#### [REQUIREMENT]
Please return every line below that contains the string "dasharray".

(Stored records)
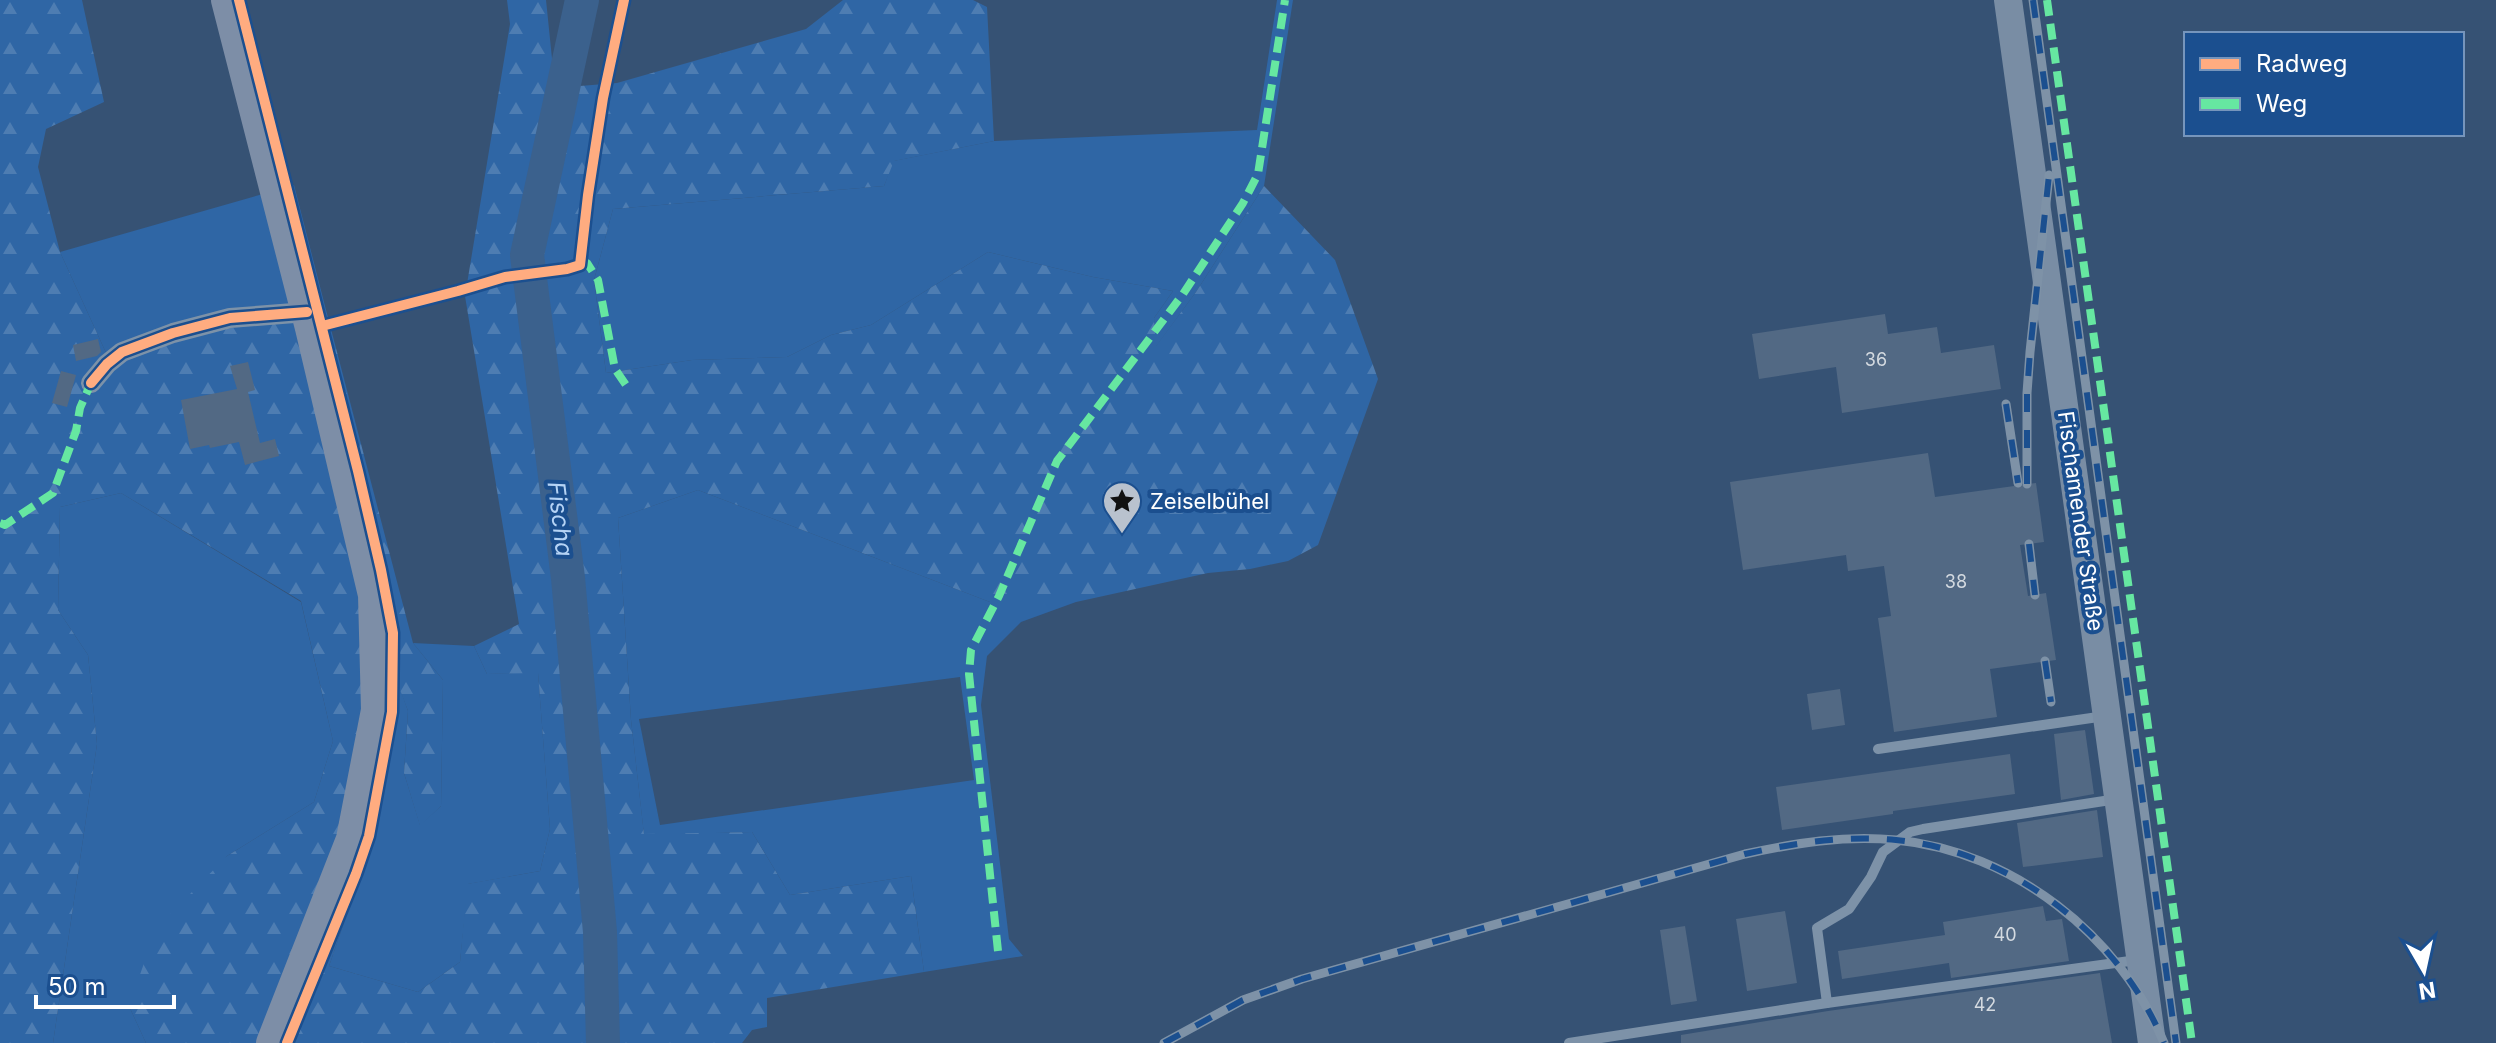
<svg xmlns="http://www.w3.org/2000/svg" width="2496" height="1043" viewBox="0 0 2496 1043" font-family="Inter,sans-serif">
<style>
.grass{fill:#2f66a5;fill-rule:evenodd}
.forest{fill:url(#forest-firs)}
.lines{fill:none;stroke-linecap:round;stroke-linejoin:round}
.river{stroke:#3b618d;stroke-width:34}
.building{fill:#526984}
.service{stroke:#7d92a8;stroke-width:10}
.minor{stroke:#7d92a8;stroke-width:20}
.secondary{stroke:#798da4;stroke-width:28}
.primary{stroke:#7d8ea7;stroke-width:32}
.rail-casing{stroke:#7e92a7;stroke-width:9}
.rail{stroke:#1b4f8f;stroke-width:6;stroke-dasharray:18;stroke-linecap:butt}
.quiet{stroke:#66e7a1;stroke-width:8;stroke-dasharray:16 8;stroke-linecap:butt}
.cycleway-casing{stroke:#1b4f8f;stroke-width:15}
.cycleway{stroke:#ffac80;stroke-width:10}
.labels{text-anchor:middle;stroke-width:8;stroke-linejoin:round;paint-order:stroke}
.number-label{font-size:18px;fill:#d4dae0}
.poi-label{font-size:22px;fill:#fff;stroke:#1b4f8f;text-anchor:start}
.street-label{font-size:22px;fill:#fff;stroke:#1b4f8f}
.water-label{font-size:24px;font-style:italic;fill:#b5d3f5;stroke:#1b4f8f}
</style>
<defs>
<pattern id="forest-firs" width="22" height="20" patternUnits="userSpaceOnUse" patternTransform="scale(2)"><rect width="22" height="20" fill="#2f66a5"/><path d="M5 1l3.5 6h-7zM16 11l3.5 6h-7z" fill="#4e7db2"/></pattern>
</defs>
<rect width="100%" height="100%" fill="#365274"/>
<g class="grass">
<polygon points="1277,0 1293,0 1264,186 1196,292 1155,348 1154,318 1173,291 1093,277 988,252 871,325 831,335 787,357 692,360 606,373 594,280 613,209 884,186 893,161 994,141 1257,130"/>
<polygon points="294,185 326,310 174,339 112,366 60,252"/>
<path d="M698,490l292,112h86l-55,20 -34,34 -6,49 28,234 14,17 -99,16 -13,-96 -121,19 -38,-63 -108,3 -13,-115 -13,-202zM960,677l14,103 -314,45 -21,-106z"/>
<polygon points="121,493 301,602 333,741 314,802 227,856 129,1006 146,1043 53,1043 97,744 88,655 58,610 60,507"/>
<polygon points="413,643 474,646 487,674 538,672 550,829 540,871 468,884 460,962 418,992 329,966 375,833 399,685 408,711 404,773 420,825 441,806 443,680"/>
</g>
<polygon class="forest" points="0,0 82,0 104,102 46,129 38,167 60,252 112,366 174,339 326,310 413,643 443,680 441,806 420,826 404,773 408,711 399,687 375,833 329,966 418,992 460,962 467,884 540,871 550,829 538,673 487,674 474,646 519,624 465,296 510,24 507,0 546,0 555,88 617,83 806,29 843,0 973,0 987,7 994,141 894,161 884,186 613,209 594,280 606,373 692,360 787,357 831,335 871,325 988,252 1093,277 1173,291 1154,318 1156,346 1196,292 1264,186 1335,260 1378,379 1318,545 1288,561 1250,569 1208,573 1076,602 990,602 698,490 618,518 631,720 644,834 752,832 790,895 911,876 924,972 767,998 767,1027 752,1030 742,1043 146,1043 129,1006 156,929 227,856 314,802 333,741 301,601 121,493 60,507 58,610 88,655 97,744 53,1043 0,1043"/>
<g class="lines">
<polyline class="river" points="582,0 527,255 568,578 600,932 603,1043"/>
</g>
<g class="building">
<polygon points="1885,314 1888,334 1937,327 1941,353 1994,345 2001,389 1842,413 1836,367 1759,379 1752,334"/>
<polygon points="98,339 101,352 97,356 76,361 73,345"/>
<polygon points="248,362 255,390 248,392 260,443 275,439 279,456 245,465 239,442 210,448 209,445 190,449 181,400 237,389 230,366"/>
<polygon points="61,371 76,375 67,407 52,403"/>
<polygon points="1928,453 1935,497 2036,483 2044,542 2020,545 2028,596 2046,593 2056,660 1990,669 1997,717 1894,732 1878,618 1891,616 1884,566 1848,571 1846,555 1743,570 1730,482"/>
<polygon points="1840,689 1845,725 1812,730 1807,694"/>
<polygon points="2085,730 2094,794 2061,800 2054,734"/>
<polygon points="2010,754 2015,794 1893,811 1893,814 1782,830 1776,787"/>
<polygon points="2097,810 2103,857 2023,867 2017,823"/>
<polygon points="2043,906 2046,921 2062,919 2069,961 1951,978 1949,963 1842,979 1838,951 1945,935 1943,922"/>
<polygon points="1785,911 1797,983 1747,991 1736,919"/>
<polygon points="1685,926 1697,1001 1671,1005 1660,930"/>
<polygon points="2100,973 2112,1043 1681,1043 1681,1035 1828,1011"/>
</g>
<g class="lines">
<g class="service">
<polyline points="1878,749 2105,716"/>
<polyline points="2117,799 1923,829 1910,832 1883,852 1871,877 1849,909 1817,928 1827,1003 2137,960"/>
<polyline points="1569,1043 1827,1003"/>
</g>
<polyline class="minor" points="91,383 107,364 122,352 173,333 230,318 307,312"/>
<polyline class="secondary" points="2008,0 2152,1043"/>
<polyline class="primary" points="227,0 311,328 374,595 377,710 352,839 272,1043"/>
<defs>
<g id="rail">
<polyline points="2033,0 2176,1043"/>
<polyline points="2006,404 2018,483"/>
<polyline points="2027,484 2027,393 2030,352 2049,175"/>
<polyline points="2029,544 2035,595"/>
<polyline points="2045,661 2051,702"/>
<path d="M1164,1043l79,-43 59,-21 443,-125c50,-11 100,-19 151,-14 116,11 224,95 268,203"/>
</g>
</defs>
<use href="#rail" class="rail-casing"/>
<use href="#rail" class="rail"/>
<g class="quiet">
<polyline points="2047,0 2192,1043"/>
<polyline points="581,261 587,263 598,280 615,369 628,388"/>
<polyline points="0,523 5,525 53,493 76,431 80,408 91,383"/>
<polyline points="998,951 969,674 971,650 999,596 1057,461 1183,294 1243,203 1258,174 1285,0"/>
</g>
<defs>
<g id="cycleway">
<polyline points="239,0 358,471 381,570 393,633 392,712 369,836 356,874 287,1043"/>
<polyline points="322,326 458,291 505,277 567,269 580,265 588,195 603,98 624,0"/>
<polyline points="91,383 107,364 122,352 173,333 230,318 307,312"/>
</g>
</defs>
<use href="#cycleway" class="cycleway-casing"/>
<use href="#cycleway" class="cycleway"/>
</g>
<defs>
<symbol id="sight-pin" viewBox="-11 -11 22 30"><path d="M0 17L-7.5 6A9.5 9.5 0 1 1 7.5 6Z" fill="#b9c2ce" stroke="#1b4f8f"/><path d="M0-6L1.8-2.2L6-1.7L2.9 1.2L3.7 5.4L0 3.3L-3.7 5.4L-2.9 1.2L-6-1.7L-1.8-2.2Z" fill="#111"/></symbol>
</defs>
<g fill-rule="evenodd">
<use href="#sight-pin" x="1100" y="479" width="44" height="60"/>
</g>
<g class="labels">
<g class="number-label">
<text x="1876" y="366">36</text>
<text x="1956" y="588">38</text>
<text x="2005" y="941">40</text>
<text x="1985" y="1011">42</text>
</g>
<g class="poi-label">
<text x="1150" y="509">Zeiselbühel</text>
</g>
<g class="street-label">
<text transform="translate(2081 521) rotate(82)" y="8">Fischamender Straße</text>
</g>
<g class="water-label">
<text transform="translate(560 519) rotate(83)" y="8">Fischa</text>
</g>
</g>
<rect x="2184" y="32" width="280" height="104" fill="#1b4f8f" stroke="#7695bc" stroke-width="2"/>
<rect x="2200" y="58" width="40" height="12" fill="#ffac80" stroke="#7695bc" stroke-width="2"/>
<text x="2256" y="72" font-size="24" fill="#ffffff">Radweg</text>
<rect x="2200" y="98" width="40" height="12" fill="#66e7a1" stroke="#7695bc" stroke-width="2"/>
<text x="2256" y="112" font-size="24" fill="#ffffff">Weg</text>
<g transform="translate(2424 971) rotate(171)" stroke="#1b4f8f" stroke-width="6" paint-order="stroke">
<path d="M0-6L14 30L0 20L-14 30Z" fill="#ffffff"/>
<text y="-12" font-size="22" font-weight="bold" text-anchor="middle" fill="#ffffff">N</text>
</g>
<path d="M36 995v12h138v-12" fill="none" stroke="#ffffff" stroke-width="4"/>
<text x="48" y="995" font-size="24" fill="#ffffff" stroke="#1b4f8f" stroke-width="6" paint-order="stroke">50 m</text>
</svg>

#### [ANSWER SPACE]
.rail{stroke:#1b4f8f;stroke-width:6;stroke-dasharray:18;stroke-linecap:butt}
.quiet{stroke:#66e7a1;stroke-width:8;stroke-dasharray:16 8;stroke-linecap:butt}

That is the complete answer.